▶ _THE RECORDS_
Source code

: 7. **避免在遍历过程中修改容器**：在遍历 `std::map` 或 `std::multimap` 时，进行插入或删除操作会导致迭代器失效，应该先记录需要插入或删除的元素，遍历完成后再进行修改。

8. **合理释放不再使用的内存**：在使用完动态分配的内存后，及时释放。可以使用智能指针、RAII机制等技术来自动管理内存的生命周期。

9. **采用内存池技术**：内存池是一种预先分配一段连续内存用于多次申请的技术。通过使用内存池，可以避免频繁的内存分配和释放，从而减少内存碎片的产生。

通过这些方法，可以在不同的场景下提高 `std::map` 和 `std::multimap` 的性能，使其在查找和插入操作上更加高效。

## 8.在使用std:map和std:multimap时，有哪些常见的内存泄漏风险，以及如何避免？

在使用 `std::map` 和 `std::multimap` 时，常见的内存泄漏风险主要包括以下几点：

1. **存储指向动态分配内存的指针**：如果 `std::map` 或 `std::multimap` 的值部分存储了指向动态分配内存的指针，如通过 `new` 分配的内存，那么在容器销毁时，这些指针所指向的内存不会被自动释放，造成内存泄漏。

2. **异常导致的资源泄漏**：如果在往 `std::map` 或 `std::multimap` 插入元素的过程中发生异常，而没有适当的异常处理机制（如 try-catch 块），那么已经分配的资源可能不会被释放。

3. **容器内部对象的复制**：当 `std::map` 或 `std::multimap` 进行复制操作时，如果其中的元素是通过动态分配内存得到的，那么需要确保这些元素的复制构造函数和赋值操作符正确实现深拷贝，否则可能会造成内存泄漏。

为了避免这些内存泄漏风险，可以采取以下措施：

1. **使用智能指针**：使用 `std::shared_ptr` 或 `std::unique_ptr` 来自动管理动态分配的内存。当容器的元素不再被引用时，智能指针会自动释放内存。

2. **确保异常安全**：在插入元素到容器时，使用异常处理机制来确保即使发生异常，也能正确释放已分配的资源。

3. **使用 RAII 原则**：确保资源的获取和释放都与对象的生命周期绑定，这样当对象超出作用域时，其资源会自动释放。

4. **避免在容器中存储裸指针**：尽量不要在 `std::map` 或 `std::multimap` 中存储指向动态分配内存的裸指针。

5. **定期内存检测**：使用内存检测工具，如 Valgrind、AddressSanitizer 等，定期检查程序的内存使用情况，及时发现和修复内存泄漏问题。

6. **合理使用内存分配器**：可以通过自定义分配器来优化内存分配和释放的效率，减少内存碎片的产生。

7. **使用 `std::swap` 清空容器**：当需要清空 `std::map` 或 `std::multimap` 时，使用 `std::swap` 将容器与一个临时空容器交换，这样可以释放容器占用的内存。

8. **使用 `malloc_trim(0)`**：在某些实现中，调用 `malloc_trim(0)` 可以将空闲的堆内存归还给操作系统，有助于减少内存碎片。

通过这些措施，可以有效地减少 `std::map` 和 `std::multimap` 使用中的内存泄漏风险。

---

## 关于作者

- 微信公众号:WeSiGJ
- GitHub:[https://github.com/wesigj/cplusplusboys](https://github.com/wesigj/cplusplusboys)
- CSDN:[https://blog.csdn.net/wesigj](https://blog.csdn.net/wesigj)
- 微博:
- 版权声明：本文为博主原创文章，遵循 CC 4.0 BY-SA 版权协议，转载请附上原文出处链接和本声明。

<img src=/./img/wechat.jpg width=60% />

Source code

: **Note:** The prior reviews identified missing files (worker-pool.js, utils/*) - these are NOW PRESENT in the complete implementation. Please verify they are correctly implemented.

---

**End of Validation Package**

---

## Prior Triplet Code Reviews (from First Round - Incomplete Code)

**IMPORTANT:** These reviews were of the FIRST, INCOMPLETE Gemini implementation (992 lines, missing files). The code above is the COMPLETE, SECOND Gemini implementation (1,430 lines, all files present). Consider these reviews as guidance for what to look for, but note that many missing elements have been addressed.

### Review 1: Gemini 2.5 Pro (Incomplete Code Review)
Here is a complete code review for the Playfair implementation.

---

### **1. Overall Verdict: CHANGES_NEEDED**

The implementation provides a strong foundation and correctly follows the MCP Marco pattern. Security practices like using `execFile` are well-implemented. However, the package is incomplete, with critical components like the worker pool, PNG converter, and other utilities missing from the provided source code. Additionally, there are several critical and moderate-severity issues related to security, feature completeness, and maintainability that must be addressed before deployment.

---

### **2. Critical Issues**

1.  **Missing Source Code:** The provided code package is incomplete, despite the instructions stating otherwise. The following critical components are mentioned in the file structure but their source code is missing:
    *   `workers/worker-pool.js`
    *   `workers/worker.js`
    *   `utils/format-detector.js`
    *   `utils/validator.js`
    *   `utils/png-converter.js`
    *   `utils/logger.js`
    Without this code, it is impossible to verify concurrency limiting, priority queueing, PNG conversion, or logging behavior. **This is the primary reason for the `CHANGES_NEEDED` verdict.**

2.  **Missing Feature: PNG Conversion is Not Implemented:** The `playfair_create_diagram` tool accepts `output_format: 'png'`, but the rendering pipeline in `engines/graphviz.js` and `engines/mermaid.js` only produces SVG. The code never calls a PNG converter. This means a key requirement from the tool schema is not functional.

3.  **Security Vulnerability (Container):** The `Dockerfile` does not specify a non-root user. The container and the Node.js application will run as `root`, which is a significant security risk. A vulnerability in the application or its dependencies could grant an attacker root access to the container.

▶ _WHAT IS NEEDED_
Give the material above again in its entirety, exactly as it appears.

▶ _WORKED SOLUTION_
Source code

: 7. **避免在遍历过程中修改容器**：在遍历 `std::map` 或 `std::multimap` 时，进行插入或删除操作会导致迭代器失效，应该先记录需要插入或删除的元素，遍历完成后再进行修改。

8. **合理释放不再使用的内存**：在使用完动态分配的内存后，及时释放。可以使用智能指针、RAII机制等技术来自动管理内存的生命周期。

9. **采用内存池技术**：内存池是一种预先分配一段连续内存用于多次申请的技术。通过使用内存池，可以避免频繁的内存分配和释放，从而减少内存碎片的产生。

通过这些方法，可以在不同的场景下提高 `std::map` 和 `std::multimap` 的性能，使其在查找和插入操作上更加高效。

## 8.在使用std:map和std:multimap时，有哪些常见的内存泄漏风险，以及如何避免？

在使用 `std::map` 和 `std::multimap` 时，常见的内存泄漏风险主要包括以下几点：

1. **存储指向动态分配内存的指针**：如果 `std::map` 或 `std::multimap` 的值部分存储了指向动态分配内存的指针，如通过 `new` 分配的内存，那么在容器销毁时，这些指针所指向的内存不会被自动释放，造成内存泄漏。

2. **异常导致的资源泄漏**：如果在往 `std::map` 或 `std::multimap` 插入元素的过程中发生异常，而没有适当的异常处理机制（如 try-catch 块），那么已经分配的资源可能不会被释放。

3. **容器内部对象的复制**：当 `std::map` 或 `std::multimap` 进行复制操作时，如果其中的元素是通过动态分配内存得到的，那么需要确保这些元素的复制构造函数和赋值操作符正确实现深拷贝，否则可能会造成内存泄漏。

为了避免这些内存泄漏风险，可以采取以下措施：

1. **使用智能指针**：使用 `std::shared_ptr` 或 `std::unique_ptr` 来自动管理动态分配的内存。当容器的元素不再被引用时，智能指针会自动释放内存。

2. **确保异常安全**：在插入元素到容器时，使用异常处理机制来确保即使发生异常，也能正确释放已分配的资源。

3. **使用 RAII 原则**：确保资源的获取和释放都与对象的生命周期绑定，这样当对象超出作用域时，其资源会自动释放。

4. **避免在容器中存储裸指针**：尽量不要在 `std::map` 或 `std::multimap` 中存储指向动态分配内存的裸指针。

5. **定期内存检测**：使用内存检测工具，如 Valgrind、AddressSanitizer 等，定期检查程序的内存使用情况，及时发现和修复内存泄漏问题。

6. **合理使用内存分配器**：可以通过自定义分配器来优化内存分配和释放的效率，减少内存碎片的产生。

7. **使用 `std::swap` 清空容器**：当需要清空 `std::map` 或 `std::multimap` 时，使用 `std::swap` 将容器与一个临时空容器交换，这样可以释放容器占用的内存。

8. **使用 `malloc_trim(0)`**：在某些实现中，调用 `malloc_trim(0)` 可以将空闲的堆内存归还给操作系统，有助于减少内存碎片。

通过这些措施，可以有效地减少 `std::map` 和 `std::multimap` 使用中的内存泄漏风险。

---

## 关于作者

- 微信公众号:WeSiGJ
- GitHub:[https://github.com/wesigj/cplusplusboys](https://github.com/wesigj/cplusplusboys)
- CSDN:[https://blog.csdn.net/wesigj](https://blog.csdn.net/wesigj)
- 微博:
- 版权声明：本文为博主原创文章，遵循 CC 4.0 BY-SA 版权协议，转载请附上原文出处链接和本声明。

<img src=/./img/wechat.jpg width=60% />

Source code

: **Note:** The prior reviews identified missing files (worker-pool.js, utils/*) - these are NOW PRESENT in the complete implementation. Please verify they are correctly implemented.

---

**End of Validation Package**

---

## Prior Triplet Code Reviews (from First Round - Incomplete Code)

**IMPORTANT:** These reviews were of the FIRST, INCOMPLETE Gemini implementation (992 lines, missing files). The code above is the COMPLETE, SECOND Gemini implementation (1,430 lines, all files present). Consider these reviews as guidance for what to look for, but note that many missing elements have been addressed.

### Review 1: Gemini 2.5 Pro (Incomplete Code Review)
Here is a complete code review for the Playfair implementation.

---

### **1. Overall Verdict: CHANGES_NEEDED**

The implementation provides a strong foundation and correctly follows the MCP Marco pattern. Security practices like using `execFile` are well-implemented. However, the package is incomplete, with critical components like the worker pool, PNG converter, and other utilities missing from the provided source code. Additionally, there are several critical and moderate-severity issues related to security, feature completeness, and maintainability that must be addressed before deployment.

---

### **2. Critical Issues**

1.  **Missing Source Code:** The provided code package is incomplete, despite the instructions stating otherwise. The following critical components are mentioned in the file structure but their source code is missing:
    *   `workers/worker-pool.js`
    *   `workers/worker.js`
    *   `utils/format-detector.js`
    *   `utils/validator.js`
    *   `utils/png-converter.js`
    *   `utils/logger.js`
    Without this code, it is impossible to verify concurrency limiting, priority queueing, PNG conversion, or logging behavior. **This is the primary reason for the `CHANGES_NEEDED` verdict.**

2.  **Missing Feature: PNG Conversion is Not Implemented:** The `playfair_create_diagram` tool accepts `output_format: 'png'`, but the rendering pipeline in `engines/graphviz.js` and `engines/mermaid.js` only produces SVG. The code never calls a PNG converter. This means a key requirement from the tool schema is not functional.

3.  **Security Vulnerability (Container):** The `Dockerfile` does not specify a non-root user. The container and the Node.js application will run as `root`, which is a significant security risk. A vulnerability in the application or its dependencies could grant an attacker root access to the container.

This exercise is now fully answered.